People were lying on the ground, screaming and asking for help,” a witness, Alexander Koblyakov, told Rossiya-24 TV.

A spokesman for Russian investigators said at least 13 people died, although the regional governor put the toll at 15.

President Vladimir Putin ordered law enforcement agencies to take all necessary measures to ensure security, RIA news agency quoted his spokesman as saying. A federal police spokesman, Vladimir Kolesnikov, said security would be stepped up at train stations and airports.

Russian Heath Ministry spokesman Oleg Salagai said 42 people were wounded and that some would be flown to Moscow for treatment.

Volgograd is a city of around 1 million people, about 430 miles northeast of Sochi, where the Winter Olympics – a major prestige project for Putin – will open on February 7.

Formerly known as Stalingrad, it lies close to Russia's North Caucasus, a strip of mostly Muslim provinces plagued by near-daily violence in a long-running Islamist insurgency.

Insurgent leader Doku Umarov, a Chechen warlord, urged militants in a video posted online in July to use "maximum force” to prevent Putin staging the Olympics.

An attack by a female suicide bomber killed seven people in Volgograd on October 21. On Friday, a car bomb killed three people in the southern Russian city of Pyatigorsk, 270 km (170 miles) east of Sochi.

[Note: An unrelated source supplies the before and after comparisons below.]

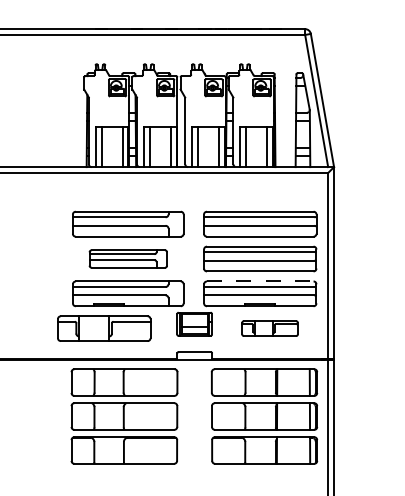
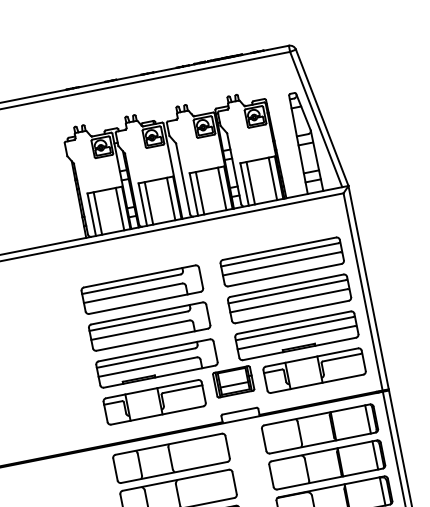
part: (128, 258) -> (149, 325), size x1.43
line: (260, 281) -> (294, 322), dashed -> solid
part: (104, 328) -> (154, 402), moved
part: (269, 328) -> (313, 370), size x1.67

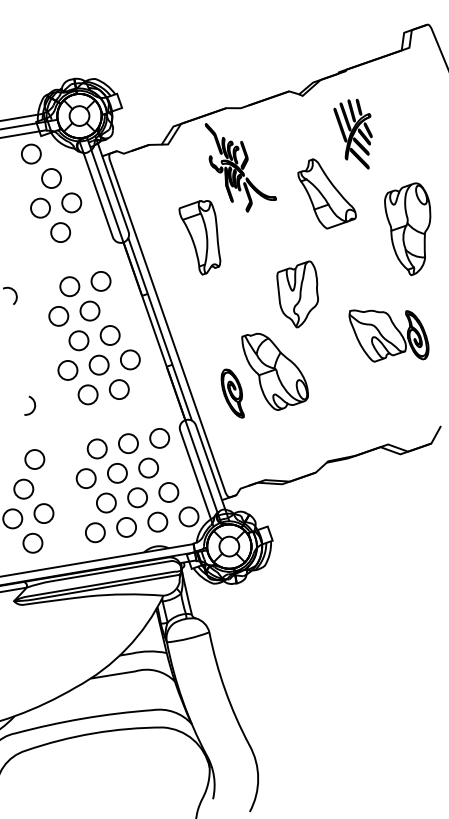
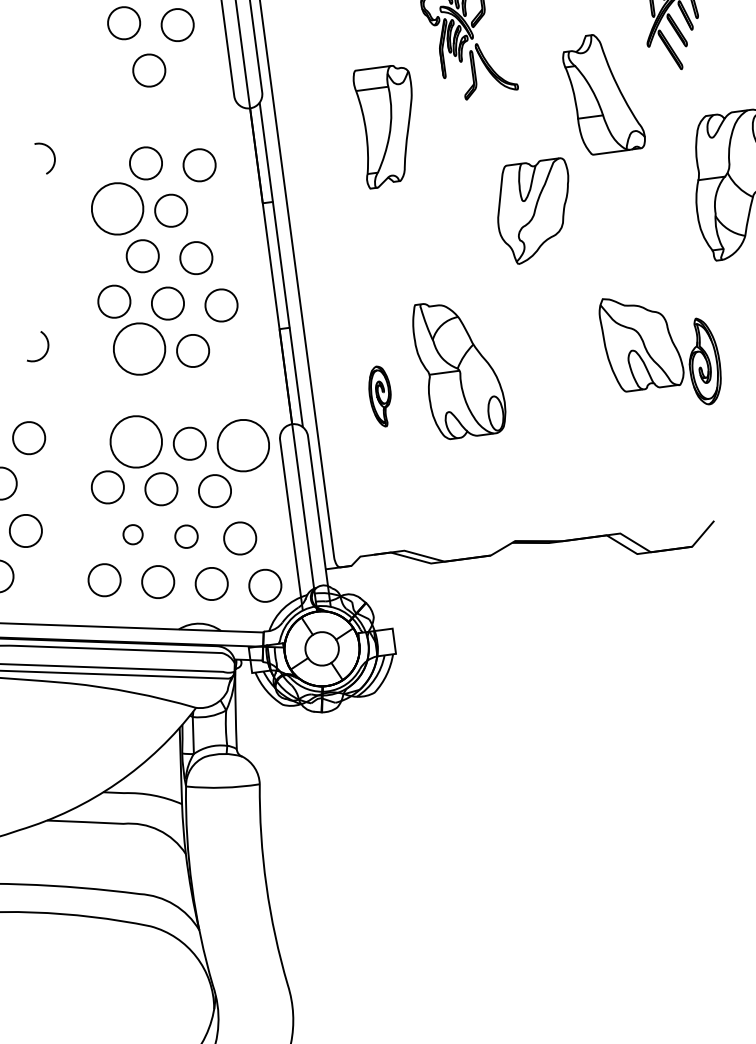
part: (297, 294) -> (530, 209), moved
circle: (58, 315) -> (117, 207), size x1.6
part: (232, 393) -> (379, 395), size x0.7
circle: (87, 394) -> (138, 348), size x1.6
circle: (159, 437) -> (243, 444), size x1.6
circle: (96, 448) -> (135, 440), size x1.6
circle: (137, 497) -> (186, 536), size x0.7
circle: (106, 502) -> (133, 533), size x0.6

The station was busier than usual, with people travelling home for the New Year holidays. TV footage showed emergency services carrying out victims, with at least one body lying motionless on the ground.

Another witness, Vladimir, said: I saw melted, twisted bits of metal, broken glass and bodies lying on the street.

Sunday's attack was the deadliest to strike Russia's heartland since January 2011, when Islamist insurgents killed 37 people at a Moscow airport.